Nach der Analyse der in den Jahren 2010 und 2011 geltenden Rechtslage, insbesondere auch von Urteilen des Bundesgerichts zu Erotikstudios und Massagesalons in Bezug auf die Abgrenzung zwischen selbstständiger und unselbstständiger Tätigkeit, kommt das BVGer zum Schluss, die Urteile seien zweifellos relevant für die Klärung der Frage, ob eine Steuerforderung bestehe. Diese Frage sei jedoch bereits rechtskräftig geklärt worden, weshalb sie im vorliegenden Verfahren nicht mehr erörtert werden könne. Betreffend die Frage, ob ein entschuldbarer Irrtum gemäss Art. 92 Abs. 1 lit. a MWSTG vorliege, könnten diese Urteile der BF nicht ohne weiteres entgegengehalten werden, da diese mit ihren Begleitservices in einem anderen Umfeld tätig sei und die Situation mithin nicht genügend vergleichbar sei (E 6.2.6.1).
Als Antwort auf das Vorbringen der ESTV, die BF hätte die publizierte Rechtsprechung verfolgen müssen, analysiert das BVGer die in Merkblatt 02, Ziff. 1.1 (französische Version) festgehaltenen Ausführungen zur (un)selbstständigen Tätigkeit:
- Version publiziert am 1. Januar 2010: „Si une activité est qualifiée d’indépendante par les administrations de sécurité sociale (AVS) ou par d’autres autorités fiscales (impôt sur le revenu), cela s’applique également pour la TVA.”

**BEREITGESTELLTE DATEN**

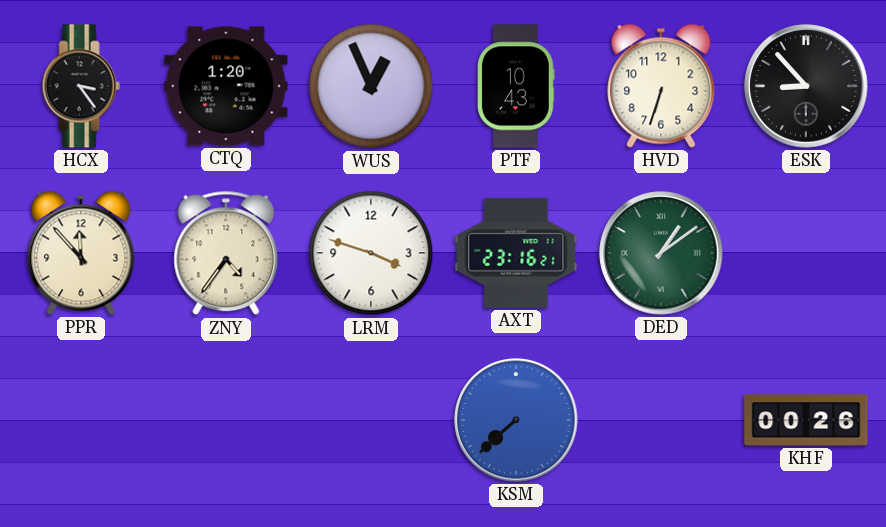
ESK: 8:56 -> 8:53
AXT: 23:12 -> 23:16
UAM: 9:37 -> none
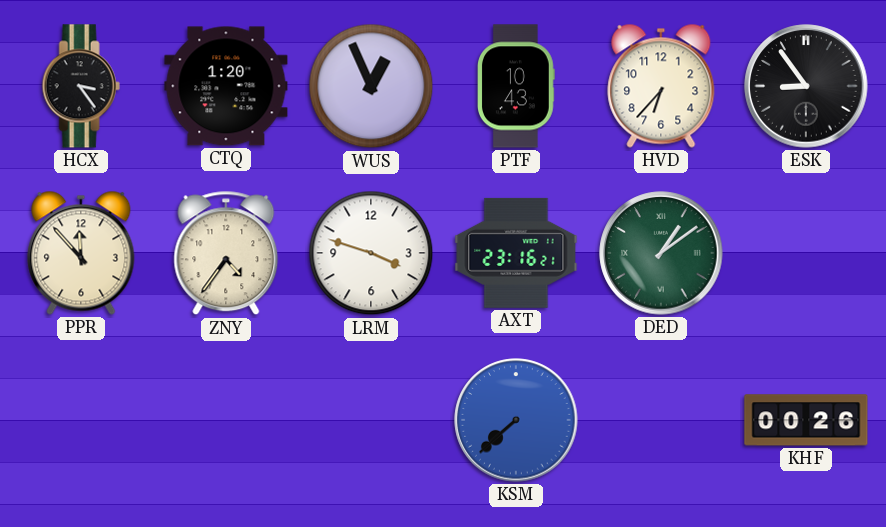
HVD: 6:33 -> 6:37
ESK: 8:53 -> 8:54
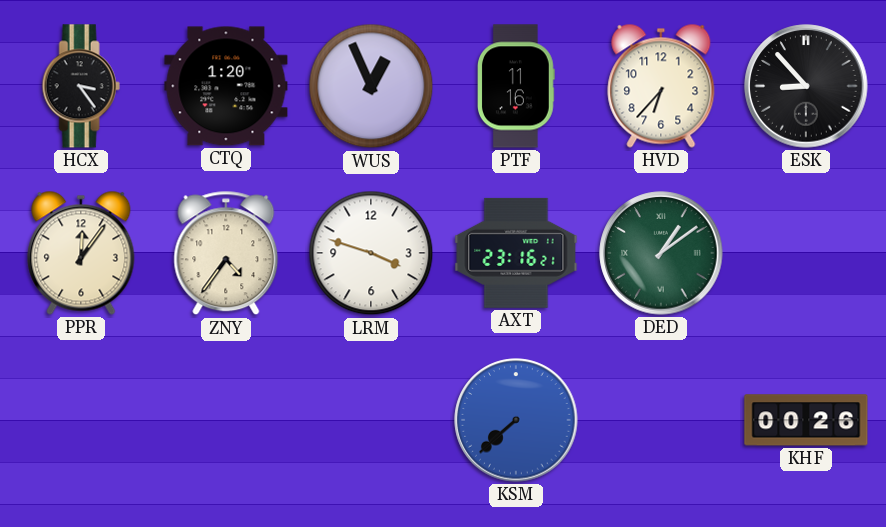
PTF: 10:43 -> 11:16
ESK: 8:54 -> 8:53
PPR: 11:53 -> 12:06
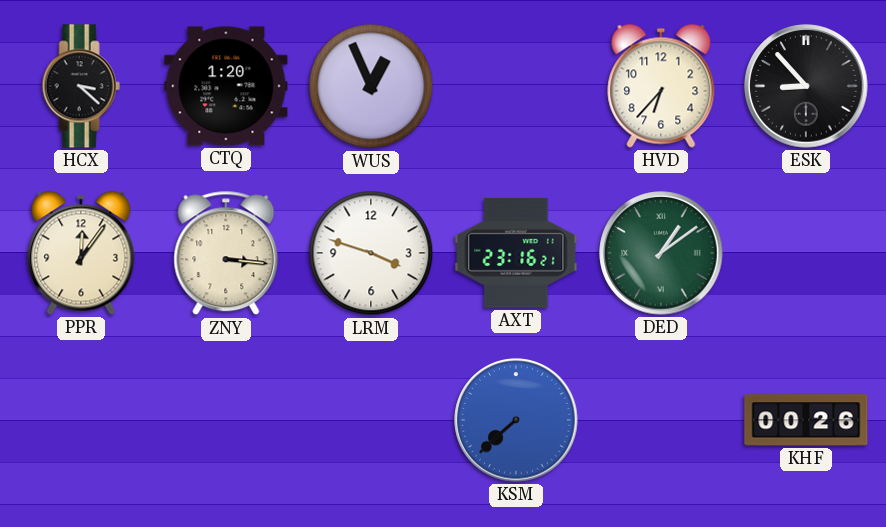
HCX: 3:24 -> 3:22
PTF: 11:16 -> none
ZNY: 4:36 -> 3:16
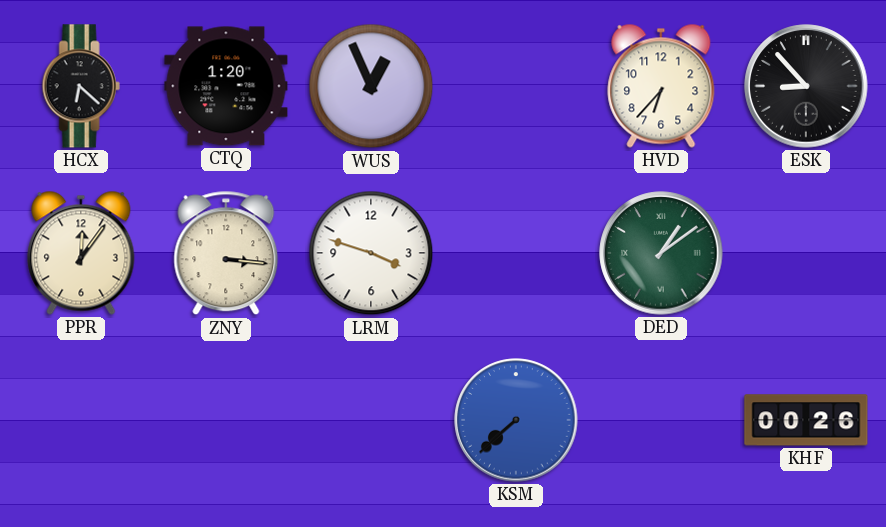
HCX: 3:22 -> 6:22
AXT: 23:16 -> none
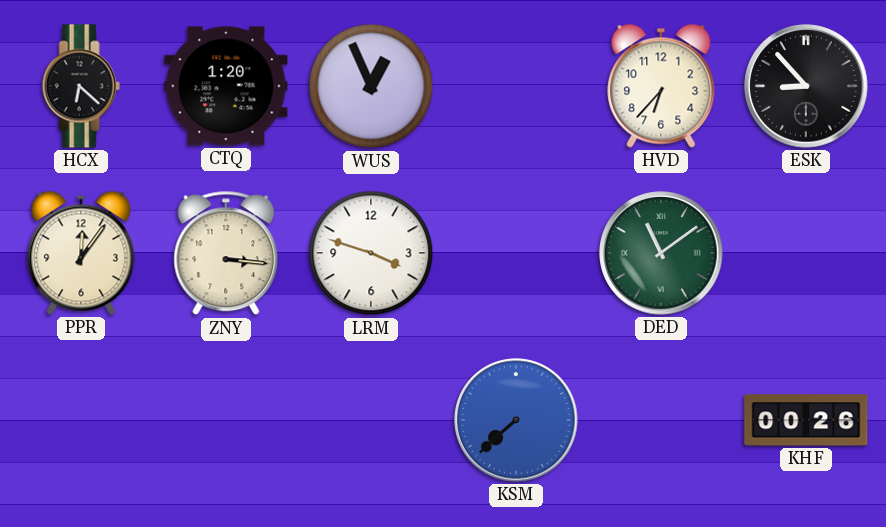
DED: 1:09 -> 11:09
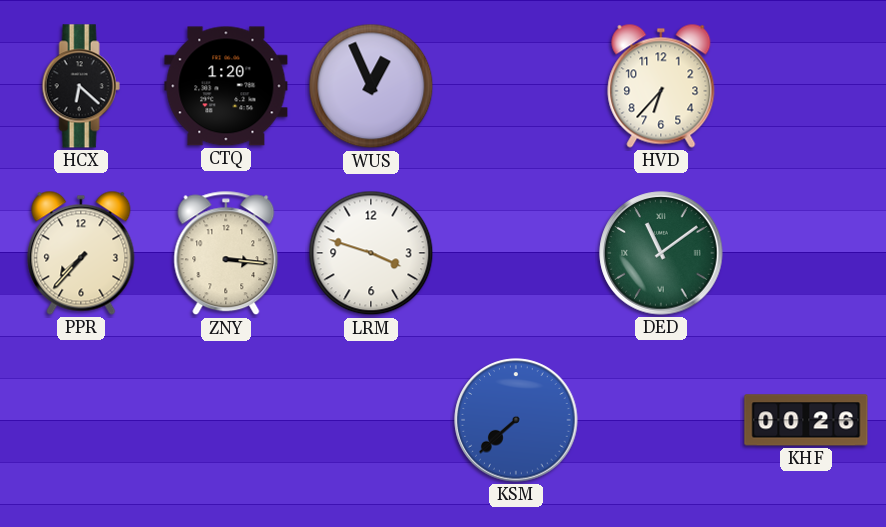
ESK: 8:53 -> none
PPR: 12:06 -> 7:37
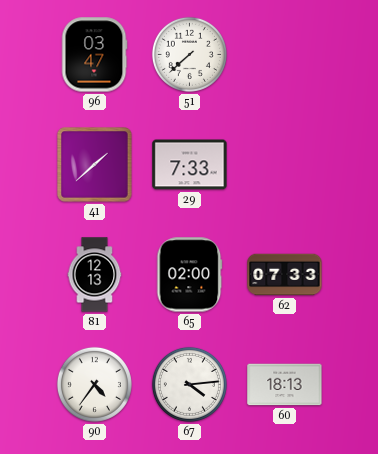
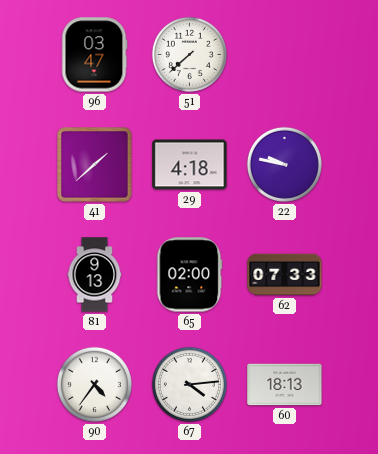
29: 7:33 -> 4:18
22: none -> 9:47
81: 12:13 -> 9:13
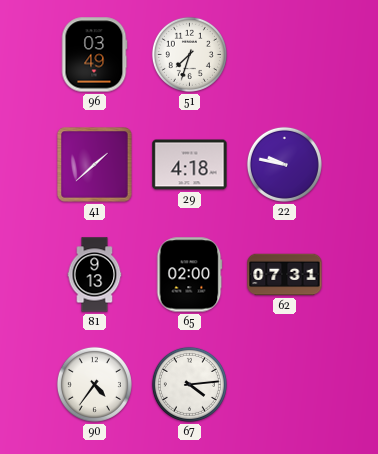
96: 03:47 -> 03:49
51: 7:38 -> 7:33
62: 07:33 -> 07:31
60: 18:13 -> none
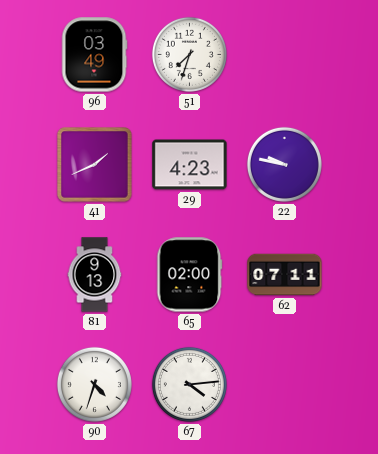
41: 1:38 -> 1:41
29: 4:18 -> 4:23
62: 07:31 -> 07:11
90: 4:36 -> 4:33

**AUFGABEN**
A - Fasse im Textauszug den Absatz, der mit „Nach der Analyse der“ beginnt, als kurze Liste zusammen und behalte dabei die wesentlichen Fakten bei.
B - Tausche in allen Datensätzen „ESK“ gegen „QRN“ aus und gib die Zeilen sonst unverändert wieder. Lass die Bildangaben dabei weg.
Der Textauszug und die Datensätze haben nichts miteinander zu tun.

**ERGEBNISSE**
A -
- Das BVGer hat die Rechtslage der Jahre 2010 und 2011 analysiert, besonders die Urteile des Bundesgerichts zu Erotikstudios und Massagesalons zur Abgrenzung zwischen selbstständiger und unselbstständiger Tätigkeit.
- Laut BVGer sind diese Urteile zweifellos relevant für die Frage, ob eine Steuerforderung besteht.
- Diese Frage ist jedoch bereits rechtskräftig geklärt und kann im vorliegenden Verfahren nicht mehr erörtert werden.
- Bei der Frage, ob ein entschuldbarer Irrtum nach Art. 92 Abs. 1 lit. a MWSTG vorliegt, können die Urteile der BF nicht ohne weiteres entgegengehalten werden.
- Die BF ist nämlich mit ihren Begleitservices in einem anderen Umfeld tätig, daher ist die Situation nicht genügend vergleichbar (E 6.2.6.1).

B -
QRN: 8:56 -> 8:53
AXT: 23:12 -> 23:16
UAM: 9:37 -> none
HVD: 6:33 -> 6:37
QRN: 8:53 -> 8:54
PTF: 10:43 -> 11:16
QRN: 8:54 -> 8:53
PPR: 11:53 -> 12:06
HCX: 3:24 -> 3:22
PTF: 11:16 -> none
ZNY: 4:36 -> 3:16
HCX: 3:22 -> 6:22
AXT: 23:16 -> none
DED: 1:09 -> 11:09
QRN: 8:53 -> none
PPR: 12:06 -> 7:37
29: 7:33 -> 4:18
22: none -> 9:47
81: 12:13 -> 9:13
96: 03:47 -> 03:49
51: 7:38 -> 7:33
62: 07:33 -> 07:31
60: 18:13 -> none
41: 1:38 -> 1:41
29: 4:18 -> 4:23
62: 07:31 -> 07:11
90: 4:36 -> 4:33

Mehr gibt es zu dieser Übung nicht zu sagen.